▸ **SOURCE EXCERPT**:
From the perspective of the German and Austrian political and military leaders, this peace treaty constituted a “bread peace,” a necessary alliance with, if not actual occupation of, Europe’s most important granary. The two allies quickly lost their patience with their Ukrainian clients, who could not deliver the promised grain. In their eyes, food security at home justified their violations of Ukrainian sovereignty, culminating in the dis­persal of the Central Rada and their sponsorship of a new government (the Hetmanate) under General Pavlo Skoropadsky, one of Ukraine’s richest landowners, on 29 April 1918. Shortly afterwards, Skoropadsky introduced new agricultural policies, which sought to dismantle the Rada’s limited land reforms, undo peasant expropriations, and re-empower the wealthy land­lords in the countryside.

Although the German and Austrian authorities imagined that these measures would bring them more grain, they soon radi­calized the Ukrainian population, which led to extensive peasant uprisings and anti-Skoropadsky guerilla actions.49

German and Austrian forces intervened to end the uprisings but could not secure the situation in the country or accumulate the grain they needed at home. Shortly after the armistice with the Entente in November 1918, they withdrew their nearly one-million-man occupational force, plunging Ukraine into total chaos. A new Ukrainian nationalist organization, the Directory of the Ukrainian National Republic, swept Skoropadsky’s re­gime aside in December 1918 and sought to restabilize the situation in Ukraine. But the Bolsheviks in Ukraine as well as the Soviet Russian gov­ernment also hoped to retake political control of the Ukrainian provinces. After the Ukrainian nationalists lost the protection of Austria and Germany, the international situation turned against the UNR.50

On 22 January 1919 the Directory and the government of the West Ukrainian National Republic proclaimed the unification of all Ukrainian territories in East Central Europe (with the exception of Transcarpathia). But this coalition fell apart shortly afterwards, as both sides sought to an­chor their political future in their own territories and ally themselves with the enemies of their fellow compatriots. Symon Petliura, the Directory’s minister for military affairs, joined the Poles against the Bolsheviks, and the Galicians united themselves with White Russian General Anton Denikin, however temporarily.

▸ **REQUIREMENT A**: Summarize the source excerpt above in two sentences.

▸ **PROVIDED MATERIAL**:
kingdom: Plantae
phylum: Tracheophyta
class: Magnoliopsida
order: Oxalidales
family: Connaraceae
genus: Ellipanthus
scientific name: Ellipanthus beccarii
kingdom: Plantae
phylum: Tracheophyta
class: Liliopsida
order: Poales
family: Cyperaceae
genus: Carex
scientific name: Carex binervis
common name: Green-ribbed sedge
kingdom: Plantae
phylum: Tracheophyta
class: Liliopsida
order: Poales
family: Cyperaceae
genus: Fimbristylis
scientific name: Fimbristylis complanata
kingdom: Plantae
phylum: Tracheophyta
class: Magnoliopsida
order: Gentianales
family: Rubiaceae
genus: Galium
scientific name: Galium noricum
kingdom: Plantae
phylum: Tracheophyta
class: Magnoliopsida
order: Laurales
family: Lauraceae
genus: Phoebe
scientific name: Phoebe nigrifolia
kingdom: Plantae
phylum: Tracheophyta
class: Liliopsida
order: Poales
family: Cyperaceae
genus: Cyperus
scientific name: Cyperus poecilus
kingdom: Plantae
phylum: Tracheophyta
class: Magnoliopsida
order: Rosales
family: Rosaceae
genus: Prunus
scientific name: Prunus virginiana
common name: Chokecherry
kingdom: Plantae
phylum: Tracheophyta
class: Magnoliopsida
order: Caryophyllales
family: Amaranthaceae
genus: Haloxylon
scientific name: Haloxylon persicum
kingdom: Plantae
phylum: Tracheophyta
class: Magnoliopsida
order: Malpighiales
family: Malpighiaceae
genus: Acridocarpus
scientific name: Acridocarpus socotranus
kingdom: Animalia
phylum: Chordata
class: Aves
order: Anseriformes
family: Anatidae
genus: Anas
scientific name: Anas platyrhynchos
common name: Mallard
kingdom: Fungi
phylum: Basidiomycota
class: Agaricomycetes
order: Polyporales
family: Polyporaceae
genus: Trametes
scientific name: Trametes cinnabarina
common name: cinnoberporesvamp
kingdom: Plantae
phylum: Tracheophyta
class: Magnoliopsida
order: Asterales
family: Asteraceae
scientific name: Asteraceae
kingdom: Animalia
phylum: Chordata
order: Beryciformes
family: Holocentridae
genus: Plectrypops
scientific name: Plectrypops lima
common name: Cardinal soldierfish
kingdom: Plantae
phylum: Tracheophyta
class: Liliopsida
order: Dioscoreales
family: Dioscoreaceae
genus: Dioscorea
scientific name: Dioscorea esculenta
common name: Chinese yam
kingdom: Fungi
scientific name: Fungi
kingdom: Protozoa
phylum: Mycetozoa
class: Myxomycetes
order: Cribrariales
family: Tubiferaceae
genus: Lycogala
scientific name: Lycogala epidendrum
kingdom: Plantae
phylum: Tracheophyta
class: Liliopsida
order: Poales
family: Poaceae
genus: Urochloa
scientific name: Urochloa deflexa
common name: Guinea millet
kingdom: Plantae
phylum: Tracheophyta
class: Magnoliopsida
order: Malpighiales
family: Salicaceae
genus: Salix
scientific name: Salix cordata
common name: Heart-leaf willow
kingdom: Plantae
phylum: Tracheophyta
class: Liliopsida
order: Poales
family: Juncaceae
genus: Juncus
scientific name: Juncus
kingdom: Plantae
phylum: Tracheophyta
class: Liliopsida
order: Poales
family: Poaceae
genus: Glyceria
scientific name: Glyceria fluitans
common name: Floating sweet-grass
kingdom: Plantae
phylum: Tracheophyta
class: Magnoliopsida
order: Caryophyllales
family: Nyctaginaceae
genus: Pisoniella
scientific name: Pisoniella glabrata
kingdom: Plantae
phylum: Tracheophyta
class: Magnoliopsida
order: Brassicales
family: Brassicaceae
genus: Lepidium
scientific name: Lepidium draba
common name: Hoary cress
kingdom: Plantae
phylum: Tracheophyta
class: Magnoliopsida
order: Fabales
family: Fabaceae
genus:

▸ **REQUIREMENT B**: Extract from the records, unchanged, the lines starting with the one that contains "genus: Anas" and ending after the one that contains "class: Myxomycetes".

▸ **TASK RESULT A**: Germany and Austria saw their peace treaty with Ukraine as a "bread peace," but when the Ukrainians could not deliver the promised grain they dispersed the Central Rada and backed Pavlo Skoropadsky's Hetmanate, whose agricultural policies favoring wealthy landlords led to extensive peasant uprisings. After the November 1918 armistice the occupying forces withdrew, the Directory of the Ukrainian National Republic swept Skoropadsky aside, and its January 1919 unification with the West Ukrainian National Republic soon fell apart as Petliura joined the Poles and the Galicians allied with Denikin.

▸ **TASK RESULT B**:
genus: Anas
scientific name: Anas platyrhynchos
common name: Mallard
kingdom: Fungi
phylum: Basidiomycota
class: Agaricomycetes
order: Polyporales
family: Polyporaceae
genus: Trametes
scientific name: Trametes cinnabarina
common name: cinnoberporesvamp
kingdom: Plantae
phylum: Tracheophyta
class: Magnoliopsida
order: Asterales
family: Asteraceae
scientific name: Asteraceae
kingdom: Animalia
phylum: Chordata
order: Beryciformes
family: Holocentridae
genus: Plectrypops
scientific name: Plectrypops lima
common name: Cardinal soldierfish
kingdom: Plantae
phylum: Tracheophyta
class: Liliopsida
order: Dioscoreales
family: Dioscoreaceae
genus: Dioscorea
scientific name: Dioscorea esculenta
common name: Chinese yam
kingdom: Fungi
scientific name: Fungi
kingdom: Protozoa
phylum: Mycetozoa
class: Myxomycetes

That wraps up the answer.